__WORK TO COMPLETE__:
Render every text line in the rows below as a JSON list of strings, one string per line, skipping blank lines and leaving out the picture markers.

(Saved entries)
((

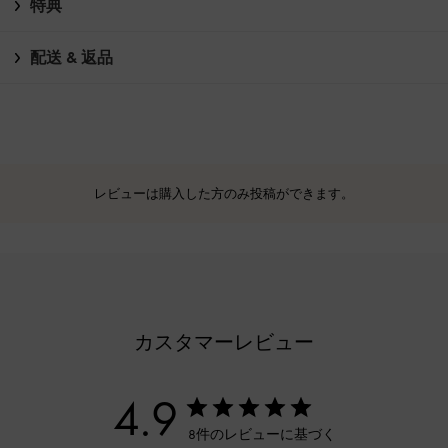
特典
配送 & 返品
レビューは購入した方のみ投稿ができます。
カスタマーレビュー
4.9
8件のレビューに基づく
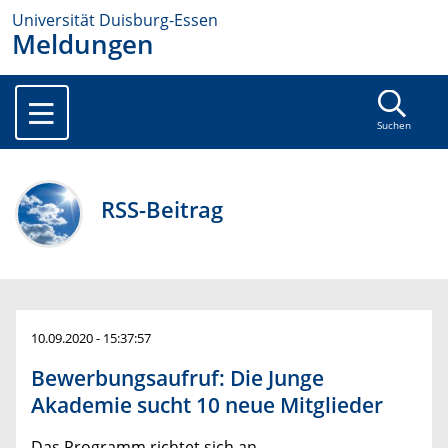
Universität Duisburg-Essen
Meldungen
Suchen
RSS-Beitrag
10.09.2020 - 15:37:57
Bewerbungsaufruf: Die Junge
Akademie sucht 10 neue Mitglieder
Das Programm richtet sich an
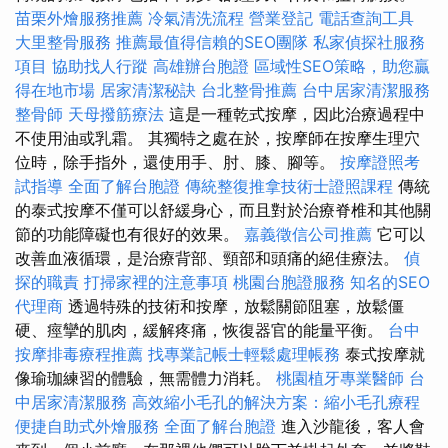
苗栗外燴服務推薦
冷氣清洗流程
營業登記
電話查詢工具
大里整骨服務
推薦最值得信賴的SEO團隊
私家偵探社服務
項目
協助找人行蹤
高雄辦台胞證
區域性SEO策略，助您贏
得在地市場
居家清潔秘訣
台北整骨推薦
台中居家清潔服務
整骨師
天母撥筋療法
這是一種乾式按摩，因此治療過程中
不使用油或乳霜。 其獨特之處在於，按摩師在按摩生理穴
位時，除手指外，還使用手、肘、膝、腳等。
按摩證照考
試指導
全面了解台胞證
傳統整復推拿技術士證照課程
傳統
的泰式按摩不僅可以舒緩身心，而且對於治療脊椎和其他關
節的功能障礙也有很好的效果。
嘉義徵信公司推薦
它可以
改善血液循環，是治療背部、頸部和頭痛的絕佳療法。
偵
探的職責
打掃家裡的注意事項
桃園台胞證服務
知名的SEO
代理商
透過特殊的技術和按摩，放鬆關節阻塞，放鬆僵
硬、痙攣的肌肉，緩解疼痛，恢復器官的能量平衡。
台中
按摩排毒療程推薦
找專業記帳士輕鬆處理帳務
泰式按摩就
像瑜珈練習的體驗，無需體力消耗。
桃園植牙專業醫師
台
中居家清潔服務
高效縮小毛孔的解決方案：縮小毛孔療程
便捷自助式外燴服務
全面了解台胞證
進入沙龍後，客人會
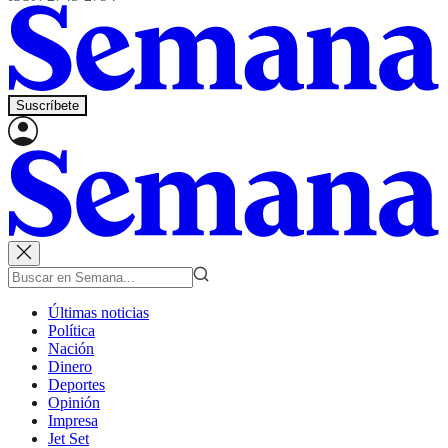
Suscríbete
Últimas noticias
Política
Nación
Dinero
Deportes
Opinión
Impresa
Jet Set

))

__SOLUTION__:
[
  "特典",
  "配送 & 返品",
  "レビューは購入した方のみ投稿ができます。",
  "カスタマーレビュー",
  "4.9",
  "8件のレビューに基づく",
  "Universität Duisburg-Essen",
  "Meldungen",
  "Suchen",
  "RSS-Beitrag",
  "10.09.2020 - 15:37:57",
  "Bewerbungsaufruf: Die Junge",
  "Akademie sucht 10 neue Mitglieder",
  "Das Programm richtet sich an",
  "苗栗外燴服務推薦",
  "冷氣清洗流程",
  "營業登記",
  "電話查詢工具",
  "大里整骨服務",
  "推薦最值得信賴的SEO團隊",
  "私家偵探社服務",
  "項目",
  "協助找人行蹤",
  "高雄辦台胞證",
  "區域性SEO策略，助您贏",
  "得在地市場",
  "居家清潔秘訣",
  "台北整骨推薦",
  "台中居家清潔服務",
  "整骨師",
  "天母撥筋療法",
  "這是一種乾式按摩，因此治療過程中",
  "不使用油或乳霜。 其獨特之處在於，按摩師在按摩生理穴",
  "位時，除手指外，還使用手、肘、膝、腳等。",
  "按摩證照考",
  "試指導",
  "全面了解台胞證",
  "傳統整復推拿技術士證照課程",
  "傳統",
  "的泰式按摩不僅可以舒緩身心，而且對於治療脊椎和其他關",
  "節的功能障礙也有很好的效果。",
  "嘉義徵信公司推薦",
  "它可以",
  "改善血液循環，是治療背部、頸部和頭痛的絕佳療法。",
  "偵",
  "探的職責",
  "打掃家裡的注意事項",
  "桃園台胞證服務",
  "知名的SEO",
  "代理商",
  "透過特殊的技術和按摩，放鬆關節阻塞，放鬆僵",
  "硬、痙攣的肌肉，緩解疼痛，恢復器官的能量平衡。",
  "台中",
  "按摩排毒療程推薦",
  "找專業記帳士輕鬆處理帳務",
  "泰式按摩就",
  "像瑜珈練習的體驗，無需體力消耗。",
  "桃園植牙專業醫師",
  "台",
  "中居家清潔服務",
  "高效縮小毛孔的解決方案：縮小毛孔療程",
  "便捷自助式外燴服務",
  "全面了解台胞證",
  "進入沙龍後，客人會",
  "Suscríbete",
  "Últimas noticias",
  "Política",
  "Nación",
  "Dinero",
  "Deportes",
  "Opinión",
  "Impresa",
  "Jet Set"
]